The Puerto Rico Oversight Board moved one step forward on its effort to repeal a labor law, only to run into new opposition from the leader of the Puerto Rico Senate.

The board's struggle to establish at-will employment on the island signals the uphill struggle it faces persuading the local government to go along with a broader array of austerity measures as it seeks to strengthen fiscal management in the Commonwealth.

On Thursday the Puerto Rico House of Representatives voted to repeal Law 80, a 1976 law that allows employees in the private and public sectors to force employers to compensate them after wrongful terminations. In a deal the board reached in late May, Gov. Ricardo Rosselló agreed to repeal the law and, in exchange, the board agreed to end its demand for austerity measures that would limit compensation for Puerto Rico workers.

The leaders of the Puerto Rico House of Representatives and Senate talk with Gov. Ricardo Rosselló.  From left to right Carlos Méndez Núñez, Thomas Rivera Schatz and Rosselló.
The leaders of the Puerto Rico House and Senate, left and center, are struggling among themselves and with the governor, right, on how to handle a Oversight Board demand for island at-will employment.

“The Financial Oversight and Management Board welcomes the legislation on the repeal of Law 80 adopted by the Puerto Rico House of Representatives today,” the board said in a press statement Thursday. “We believe this is a valuable step towards a more vibrant business environment that will help create jobs, attract new investment, and boost the growth of Puerto Rico’s economy.”

On May 30 the Puerto Rico Senate had approved a measure that would have introduced at-will employment only for employees entering the workforce in the future. The board had demanded the repeal for all employees.

On June 4 board executive director Natalie Jaresko sent a letter on behalf of the board to Puerto Rico Rep. Jorge Navarro Suárez explaining what the board would do if the House failed to repeal Law 80. Jaresko said that “at a minimum” the board would revert to the April fiscal plan and submit a budget consistent with the fiscal plan.

Jaresko said this would mean the board would reduce the number of mandatory sick and paid leave days and eliminate: a public employee Christmas Bonus appropriation; requirements for the bonus for private sector as well as public sector employees; an annual appropriation of $50 million for municipal economic development initiatives; a multiyear $345 million economic development and reform implementation initiatives fund; and an annual $25 million appropriation for University of Puerto Rico scholarships.

The Puerto Rico House voted to repeal Law 80 with certain conditions. First, for employees with more than 15 years tenure at a firm Law 80 would continue until 2021.

Second, the government would provide money to a fund to compensate employees who are wrongfully terminated or simply laid off.

The fund would provide up to $9,500 to employees who are wrongfully terminated. According to the governor’s Friday announcement, the fund would draw $100 million from a $345 million multi-year allocation for economic development. The governor and the board agreed to this allocation in the May compromise.

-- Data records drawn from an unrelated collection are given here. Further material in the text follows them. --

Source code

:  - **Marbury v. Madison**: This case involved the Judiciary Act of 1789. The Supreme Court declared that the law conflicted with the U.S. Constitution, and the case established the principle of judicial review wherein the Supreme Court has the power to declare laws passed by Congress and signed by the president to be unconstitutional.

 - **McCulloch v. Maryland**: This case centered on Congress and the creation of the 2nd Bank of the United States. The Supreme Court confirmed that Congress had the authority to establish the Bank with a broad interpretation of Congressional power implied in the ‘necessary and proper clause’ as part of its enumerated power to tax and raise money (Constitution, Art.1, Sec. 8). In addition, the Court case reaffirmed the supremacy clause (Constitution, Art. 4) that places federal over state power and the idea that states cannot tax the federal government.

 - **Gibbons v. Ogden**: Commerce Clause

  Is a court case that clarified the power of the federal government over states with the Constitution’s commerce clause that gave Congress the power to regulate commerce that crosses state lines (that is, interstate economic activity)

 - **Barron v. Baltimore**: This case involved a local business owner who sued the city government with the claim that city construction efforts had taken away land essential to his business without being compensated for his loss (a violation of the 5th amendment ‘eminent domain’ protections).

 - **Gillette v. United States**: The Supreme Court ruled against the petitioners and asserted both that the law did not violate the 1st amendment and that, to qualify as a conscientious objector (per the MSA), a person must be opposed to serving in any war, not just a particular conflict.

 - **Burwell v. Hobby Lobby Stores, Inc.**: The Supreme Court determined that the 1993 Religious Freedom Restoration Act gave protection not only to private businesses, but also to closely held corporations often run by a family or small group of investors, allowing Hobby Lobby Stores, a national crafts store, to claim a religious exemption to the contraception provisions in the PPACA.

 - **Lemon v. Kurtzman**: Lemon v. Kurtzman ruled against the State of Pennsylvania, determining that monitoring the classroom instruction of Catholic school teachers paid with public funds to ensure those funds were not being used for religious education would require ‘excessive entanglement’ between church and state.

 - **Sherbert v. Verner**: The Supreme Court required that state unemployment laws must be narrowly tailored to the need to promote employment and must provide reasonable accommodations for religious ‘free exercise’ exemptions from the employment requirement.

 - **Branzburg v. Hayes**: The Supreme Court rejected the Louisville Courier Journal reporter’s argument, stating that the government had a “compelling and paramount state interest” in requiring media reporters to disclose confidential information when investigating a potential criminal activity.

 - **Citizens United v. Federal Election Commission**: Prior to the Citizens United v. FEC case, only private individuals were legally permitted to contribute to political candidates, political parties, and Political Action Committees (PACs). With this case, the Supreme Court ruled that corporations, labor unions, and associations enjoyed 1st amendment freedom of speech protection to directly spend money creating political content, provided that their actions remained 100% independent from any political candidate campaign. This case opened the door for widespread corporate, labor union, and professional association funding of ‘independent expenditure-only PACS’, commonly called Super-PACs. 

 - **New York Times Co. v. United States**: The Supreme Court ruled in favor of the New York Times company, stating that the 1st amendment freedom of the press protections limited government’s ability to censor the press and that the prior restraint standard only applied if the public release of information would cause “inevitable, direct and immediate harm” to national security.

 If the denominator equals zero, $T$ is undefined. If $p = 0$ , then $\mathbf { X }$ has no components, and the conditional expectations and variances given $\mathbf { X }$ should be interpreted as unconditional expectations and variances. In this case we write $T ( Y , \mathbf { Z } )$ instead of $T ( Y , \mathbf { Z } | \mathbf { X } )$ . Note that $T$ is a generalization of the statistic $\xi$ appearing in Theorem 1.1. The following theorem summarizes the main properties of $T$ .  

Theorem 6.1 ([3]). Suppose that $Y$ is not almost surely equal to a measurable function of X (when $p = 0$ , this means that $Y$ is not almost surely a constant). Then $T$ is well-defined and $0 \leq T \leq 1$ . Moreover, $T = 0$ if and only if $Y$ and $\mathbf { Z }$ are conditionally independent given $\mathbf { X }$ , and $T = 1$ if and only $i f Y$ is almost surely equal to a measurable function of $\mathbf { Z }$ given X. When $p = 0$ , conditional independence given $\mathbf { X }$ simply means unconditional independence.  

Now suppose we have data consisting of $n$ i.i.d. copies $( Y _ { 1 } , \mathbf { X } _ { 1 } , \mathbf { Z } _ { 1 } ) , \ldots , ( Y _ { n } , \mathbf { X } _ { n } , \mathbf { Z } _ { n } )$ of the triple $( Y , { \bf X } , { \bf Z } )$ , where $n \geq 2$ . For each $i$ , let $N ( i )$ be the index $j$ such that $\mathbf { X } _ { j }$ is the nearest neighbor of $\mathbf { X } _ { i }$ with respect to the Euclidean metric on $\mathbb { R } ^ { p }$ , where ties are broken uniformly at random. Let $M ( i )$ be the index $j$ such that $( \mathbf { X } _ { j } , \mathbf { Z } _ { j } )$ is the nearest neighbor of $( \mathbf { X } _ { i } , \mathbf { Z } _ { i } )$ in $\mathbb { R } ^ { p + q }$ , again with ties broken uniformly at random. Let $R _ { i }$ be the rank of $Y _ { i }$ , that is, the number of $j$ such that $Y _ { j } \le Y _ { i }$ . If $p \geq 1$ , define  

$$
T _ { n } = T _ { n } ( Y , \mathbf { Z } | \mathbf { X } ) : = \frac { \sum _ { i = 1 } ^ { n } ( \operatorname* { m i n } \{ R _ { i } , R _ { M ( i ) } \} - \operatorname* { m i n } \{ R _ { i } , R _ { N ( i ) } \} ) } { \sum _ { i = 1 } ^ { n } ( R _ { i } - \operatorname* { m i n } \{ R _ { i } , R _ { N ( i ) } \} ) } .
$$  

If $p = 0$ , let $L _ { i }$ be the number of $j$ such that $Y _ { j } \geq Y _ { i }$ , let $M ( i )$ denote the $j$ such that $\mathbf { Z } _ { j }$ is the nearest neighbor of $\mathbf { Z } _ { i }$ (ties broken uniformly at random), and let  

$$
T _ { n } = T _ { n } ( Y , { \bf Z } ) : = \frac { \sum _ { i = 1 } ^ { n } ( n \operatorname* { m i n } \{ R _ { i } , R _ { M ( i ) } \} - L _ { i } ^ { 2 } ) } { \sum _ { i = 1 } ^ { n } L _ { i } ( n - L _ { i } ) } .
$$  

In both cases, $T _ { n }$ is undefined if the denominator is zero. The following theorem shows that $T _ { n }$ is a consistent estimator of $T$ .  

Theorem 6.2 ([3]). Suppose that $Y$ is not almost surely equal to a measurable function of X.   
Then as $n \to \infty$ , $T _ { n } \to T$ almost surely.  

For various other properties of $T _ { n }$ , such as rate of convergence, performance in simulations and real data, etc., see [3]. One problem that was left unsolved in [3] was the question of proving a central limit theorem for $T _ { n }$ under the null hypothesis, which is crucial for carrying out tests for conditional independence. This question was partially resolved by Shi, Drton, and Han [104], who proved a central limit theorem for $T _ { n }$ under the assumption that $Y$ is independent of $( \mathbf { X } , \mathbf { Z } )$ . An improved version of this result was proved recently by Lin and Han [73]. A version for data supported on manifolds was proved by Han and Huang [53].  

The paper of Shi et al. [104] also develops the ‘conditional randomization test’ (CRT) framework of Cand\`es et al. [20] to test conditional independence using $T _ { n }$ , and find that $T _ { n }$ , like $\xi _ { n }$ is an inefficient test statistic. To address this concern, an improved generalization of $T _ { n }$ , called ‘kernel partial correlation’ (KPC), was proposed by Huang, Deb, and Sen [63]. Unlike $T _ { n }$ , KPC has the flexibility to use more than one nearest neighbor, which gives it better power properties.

On Thursday after the House repeal of Law 80, the governor said in a written statement that “he will continue his dialogue with the president of the Senate, Thomas Rivera Schatz, and with the majority delegation of that body to approve the measure that ensures the benefits guaranteed in the agreement with the [Oversight Board].”

On Saturday, according to the El Vocero news website, the governor said at most $60 million would be needed for the fund. Also on Saturday according to the same news outlet, Rivera Schatz said he would oppose the new House-approved package of labor reform measures.

“Normally, [the disagreement between the Puerto Rico House and Senate] would go to a conference committee that would iron out any discrepancies,” wrote attorney John Mudd in his Control Board Watch blog. “However, the budget, which must be approved by June 30, is dependent on its repeal. If not, the board will reinstate the previously approved fiscal plan with deep cuts on the budget including the elimination of Christmas bonuses. A total mess.”